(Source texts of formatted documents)
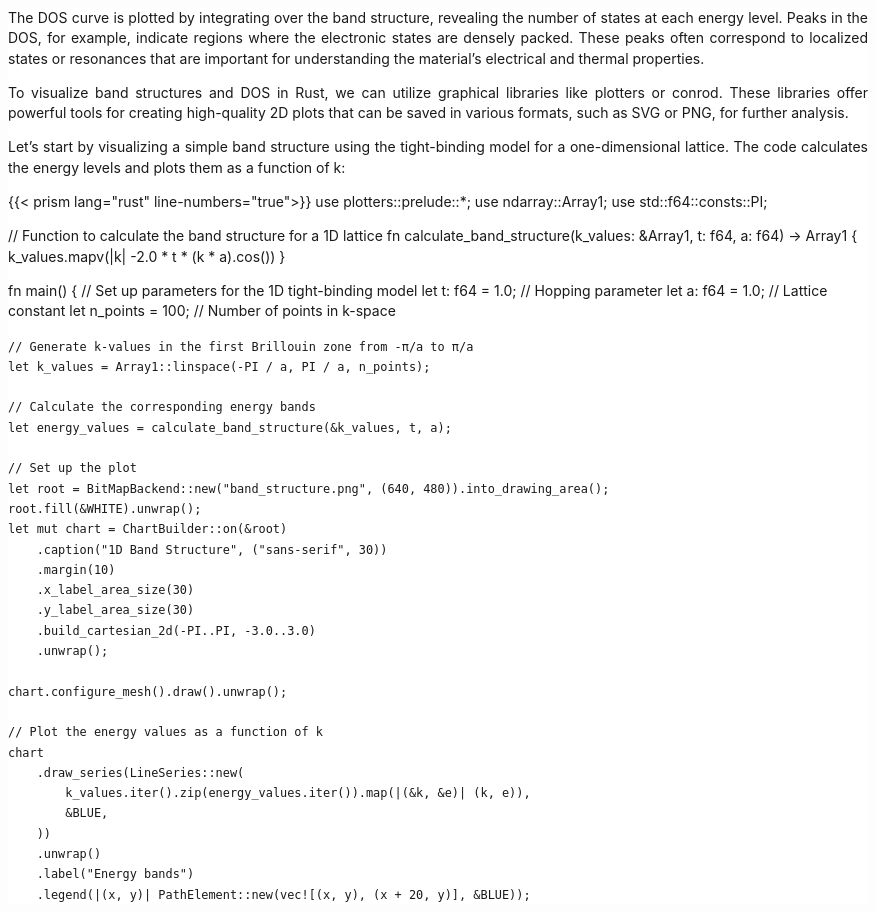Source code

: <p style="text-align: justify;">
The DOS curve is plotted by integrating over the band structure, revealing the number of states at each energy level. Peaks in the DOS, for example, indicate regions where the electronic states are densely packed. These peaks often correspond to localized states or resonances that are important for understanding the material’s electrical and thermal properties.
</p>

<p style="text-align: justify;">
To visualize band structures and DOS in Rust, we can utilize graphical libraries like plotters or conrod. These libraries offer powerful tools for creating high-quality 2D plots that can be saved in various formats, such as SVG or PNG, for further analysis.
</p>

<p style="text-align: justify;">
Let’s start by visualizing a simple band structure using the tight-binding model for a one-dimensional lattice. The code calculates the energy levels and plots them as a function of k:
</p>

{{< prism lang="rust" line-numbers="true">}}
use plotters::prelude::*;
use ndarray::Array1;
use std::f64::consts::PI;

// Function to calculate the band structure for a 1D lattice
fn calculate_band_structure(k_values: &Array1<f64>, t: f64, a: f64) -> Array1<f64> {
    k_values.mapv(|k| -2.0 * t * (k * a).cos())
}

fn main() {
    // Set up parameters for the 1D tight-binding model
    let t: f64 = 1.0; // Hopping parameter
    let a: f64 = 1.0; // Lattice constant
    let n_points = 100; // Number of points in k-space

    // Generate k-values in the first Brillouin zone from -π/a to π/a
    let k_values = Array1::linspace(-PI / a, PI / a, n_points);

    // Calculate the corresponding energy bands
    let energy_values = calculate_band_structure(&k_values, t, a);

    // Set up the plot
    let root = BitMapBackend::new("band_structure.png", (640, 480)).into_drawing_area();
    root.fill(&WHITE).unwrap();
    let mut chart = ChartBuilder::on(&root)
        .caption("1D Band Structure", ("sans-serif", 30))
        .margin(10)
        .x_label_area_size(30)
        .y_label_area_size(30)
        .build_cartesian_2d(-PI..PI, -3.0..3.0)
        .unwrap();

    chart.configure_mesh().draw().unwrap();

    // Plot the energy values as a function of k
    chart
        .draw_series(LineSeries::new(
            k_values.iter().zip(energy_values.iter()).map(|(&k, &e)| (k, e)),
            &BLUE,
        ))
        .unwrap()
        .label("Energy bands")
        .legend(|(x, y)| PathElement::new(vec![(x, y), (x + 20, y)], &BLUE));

# Instructions for the task:
Only the text of the entries above, transcribed exactly, should be given; leave out pictures.

# Task result:
Source code

: <p style="text-align: justify;">
The DOS curve is plotted by integrating over the band structure, revealing the number of states at each energy level. Peaks in the DOS, for example, indicate regions where the electronic states are densely packed. These peaks often correspond to localized states or resonances that are important for understanding the material’s electrical and thermal properties.
</p>

<p style="text-align: justify;">
To visualize band structures and DOS in Rust, we can utilize graphical libraries like plotters or conrod. These libraries offer powerful tools for creating high-quality 2D plots that can be saved in various formats, such as SVG or PNG, for further analysis.
</p>

<p style="text-align: justify;">
Let’s start by visualizing a simple band structure using the tight-binding model for a one-dimensional lattice. The code calculates the energy levels and plots them as a function of k:
</p>

{{< prism lang="rust" line-numbers="true">}}
use plotters::prelude::*;
use ndarray::Array1;
use std::f64::consts::PI;

// Function to calculate the band structure for a 1D lattice
fn calculate_band_structure(k_values: &Array1<f64>, t: f64, a: f64) -> Array1<f64> {
    k_values.mapv(|k| -2.0 * t * (k * a).cos())
}

fn main() {
    // Set up parameters for the 1D tight-binding model
    let t: f64 = 1.0; // Hopping parameter
    let a: f64 = 1.0; // Lattice constant
    let n_points = 100; // Number of points in k-space

    // Generate k-values in the first Brillouin zone from -π/a to π/a
    let k_values = Array1::linspace(-PI / a, PI / a, n_points);

    // Calculate the corresponding energy bands
    let energy_values = calculate_band_structure(&k_values, t, a);

    // Set up the plot
    let root = BitMapBackend::new("band_structure.png", (640, 480)).into_drawing_area();
    root.fill(&WHITE).unwrap();
    let mut chart = ChartBuilder::on(&root)
        .caption("1D Band Structure", ("sans-serif", 30))
        .margin(10)
        .x_label_area_size(30)
        .y_label_area_size(30)
        .build_cartesian_2d(-PI..PI, -3.0..3.0)
        .unwrap();

    chart.configure_mesh().draw().unwrap();

    // Plot the energy values as a function of k
    chart
        .draw_series(LineSeries::new(
            k_values.iter().zip(energy_values.iter()).map(|(&k, &e)| (k, e)),
            &BLUE,
        ))
        .unwrap()
        .label("Energy bands")
        .legend(|(x, y)| PathElement::new(vec![(x, y), (x + 20, y)], &BLUE));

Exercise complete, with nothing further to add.